Father of missing UTech student pleads for her return
Every evening, just before the clock strikes six, Everton Dilworth reaches for his phone, a habit he hasn't been able to break recently.
"That's when she usually calls and says, 'Daddy, I'm home,'" he told THE STAR, his voice cracking under the weight of memory. "We always check in." His daughter, Anisa Dilworth, a first-year pharmaceutical science student at the University of Technology, Jamaica, has been missing since May 6. The 20-year-old, who is originally from Montego Bay, St James had only recently started living alone for the first time in a self-contained student accommodation on Gordon Town Road in St Andrew. According to her father, she had just completed her end-of-year exams and was looking forward to a reward trip, a Caribbean tour. Now, family members are clinging to hope in the face of gut-wrenching uncertainty.
"I anxiously look at my phone every evening at 6 o'clock, hoping it lights up with her name," he said. "But it doesn't ring." Dilworth's phone hasn't stopped ringing, just not for the reasons he hoped.
"People are calling, saying they're willing to help and is offering money for any information. But I know it's a scam. I ask them to send a photo or something she would know. If they can't, I know they're lying," he said.
Between sorting through hoaxes and holding on to hope, it's the last conversation with his daughter that plays on loop in his mind.
"On the morning she went missing, she told me how her previous exam went, what she had for breakfast, and what her plans were for the rest of the day. It was our regular morning check-in," he recalled. "She even sent me a past paper link I needed to help a cousin. It was a regular convo. I didn't expect that conversation to be the last." By that evening, when her usual call didn't come in, Dilworth's instincts kicked in.
"I sent someone to check her apartment, and she wasn't there. I checked again the next morning. Still no sign. That's when I knew something was wrong." When they entered her apartment, all her essentials were still there including her purse with her driver's licence and school ID. Since then, both the police and members of Anisa's family have launched search efforts. Now, with each passing day, the weight of not knowing becomes harder to bear.
"It's really hard," he admitted. "Her grandmother is taking it real hard. We're a close-knit family, and this is a big blow for us." To those who don't know Anisa, her father paints a picture of a determined yet quiet force.
"She's a cool person, a go-getter, but she internalises things more than she expresses them. Very business-oriented, athletic, and caring."
As a single father, the stories he shares about raising her are stitched with pride and tenderness.
"We talk about everything, ever since she was small." Their relationship, he said, was built on trust and freedom to choose her path.
"We made a list of career options. I suggested becoming a doctor, and she said, 'No mi cya manage the blood,' and chose pharmaceutical. I didn't object. I allowed her to make her decision." Adding to his worry, Dilworth revealed that Anisa is asthmatic.

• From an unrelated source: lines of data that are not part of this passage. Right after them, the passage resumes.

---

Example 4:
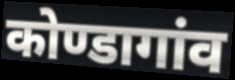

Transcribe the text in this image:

कोण्डागांव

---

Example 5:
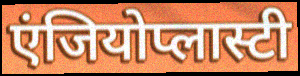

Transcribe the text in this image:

एंजियोप्लास्टी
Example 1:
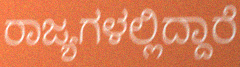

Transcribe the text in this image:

ರಾಜ್ಯಗಳಲ್ಲಿದ್ದಾರೆ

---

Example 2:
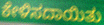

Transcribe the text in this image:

ಕೇಳಿಸದಾಯಿತು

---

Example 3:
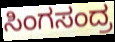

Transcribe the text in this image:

ಸಿಂಗಸಂದ್ರ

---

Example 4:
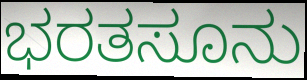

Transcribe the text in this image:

ಭರತಸೂನು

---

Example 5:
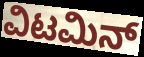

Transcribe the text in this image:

ವಿಟಮಿನ್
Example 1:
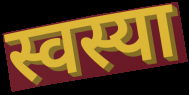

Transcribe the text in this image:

स्वस्या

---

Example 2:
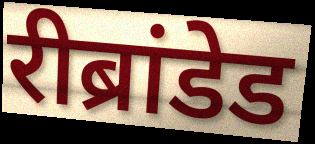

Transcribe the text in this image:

रीब्रांडेड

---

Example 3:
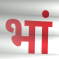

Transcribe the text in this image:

भां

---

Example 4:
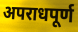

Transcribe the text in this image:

अपराधपूर्ण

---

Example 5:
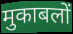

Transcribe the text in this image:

मुकाबलों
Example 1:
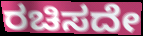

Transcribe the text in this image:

ರಚಿಸದೇ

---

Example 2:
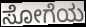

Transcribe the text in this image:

ಸೋಗೆಯ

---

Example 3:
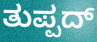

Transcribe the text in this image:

ತುಪ್ಪದ್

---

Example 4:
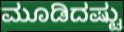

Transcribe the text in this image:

"I know her so well that if I heard her on the phone, I could tell if her asthma was acting up. I'd say, 'You need to take your Ventolin or your Seretide.'" If she can hear him, Dilworth has only one message, "Come back home".

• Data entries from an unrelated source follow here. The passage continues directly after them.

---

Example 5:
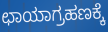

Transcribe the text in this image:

ಛಾಯಾಗ್ರಹಣಕ್ಕೆ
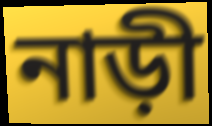
নাড়ী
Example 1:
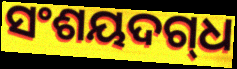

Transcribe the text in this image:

ସଂଶୟଦଗ୍‌ଧ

"We're waiting on you. We miss you dearly. We miss your laughter, your jokes. We just miss you," he said.
Senior Superintendent Mark Harris of the St Andrew Central Police Division said lawmen are receiving technological assistance form JamaicaEye, the island's national CCTV surveillance system.
"We found a vehicle that we believe she was last in, and the owner of that vehicle is in custody," Harris told THE STAR. "The person in custody admitted that he took her to South Grill and that she called him and he dropped her back home the day before."
"Through Jamaica Eyes technology, her phone last pinged in Portmore, that was the last place we tracked her," he added.
Despite those developments, Harris said the search continues in Kingston, St Andrew and St Catherine.